Data extracted from a collection:
::::::::
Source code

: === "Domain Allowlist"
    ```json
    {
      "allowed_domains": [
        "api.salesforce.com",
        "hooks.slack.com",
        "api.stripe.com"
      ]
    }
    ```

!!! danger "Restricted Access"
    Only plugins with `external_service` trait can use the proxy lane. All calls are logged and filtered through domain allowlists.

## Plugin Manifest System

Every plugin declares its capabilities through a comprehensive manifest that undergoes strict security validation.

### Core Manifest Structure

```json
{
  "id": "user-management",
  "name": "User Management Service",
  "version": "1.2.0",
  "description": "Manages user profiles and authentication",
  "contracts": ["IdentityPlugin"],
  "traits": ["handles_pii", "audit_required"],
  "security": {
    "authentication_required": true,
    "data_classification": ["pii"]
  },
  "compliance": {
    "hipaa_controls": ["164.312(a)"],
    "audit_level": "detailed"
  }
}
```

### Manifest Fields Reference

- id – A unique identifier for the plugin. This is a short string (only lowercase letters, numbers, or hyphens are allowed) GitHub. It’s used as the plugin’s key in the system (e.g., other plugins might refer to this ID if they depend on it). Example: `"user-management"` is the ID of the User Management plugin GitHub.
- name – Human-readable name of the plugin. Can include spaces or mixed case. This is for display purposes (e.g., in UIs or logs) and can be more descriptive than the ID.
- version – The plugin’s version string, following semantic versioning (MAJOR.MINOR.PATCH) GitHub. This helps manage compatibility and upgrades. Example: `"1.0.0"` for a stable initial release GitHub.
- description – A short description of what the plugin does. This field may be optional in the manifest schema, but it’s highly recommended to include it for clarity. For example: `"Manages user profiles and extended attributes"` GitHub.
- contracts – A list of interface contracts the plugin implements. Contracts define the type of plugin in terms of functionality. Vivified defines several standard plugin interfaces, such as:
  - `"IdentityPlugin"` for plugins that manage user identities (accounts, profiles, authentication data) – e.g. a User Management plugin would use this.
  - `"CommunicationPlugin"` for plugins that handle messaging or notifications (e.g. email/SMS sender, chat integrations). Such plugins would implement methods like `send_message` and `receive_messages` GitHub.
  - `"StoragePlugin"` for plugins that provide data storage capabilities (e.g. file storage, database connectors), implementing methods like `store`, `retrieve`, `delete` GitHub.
::::::::
**WHAT YOU NEED TO DO**: Among the lines above, return those that contain the string "capabilities".

**ANSWER BOX**:
Every plugin declares its capabilities through a comprehensive manifest that undergoes strict security validation.
  - `"StoragePlugin"` for plugins that provide data storage capabilities (e.g. file storage, database connectors), implementing methods like `store`, `retrieve`, `delete` GitHub.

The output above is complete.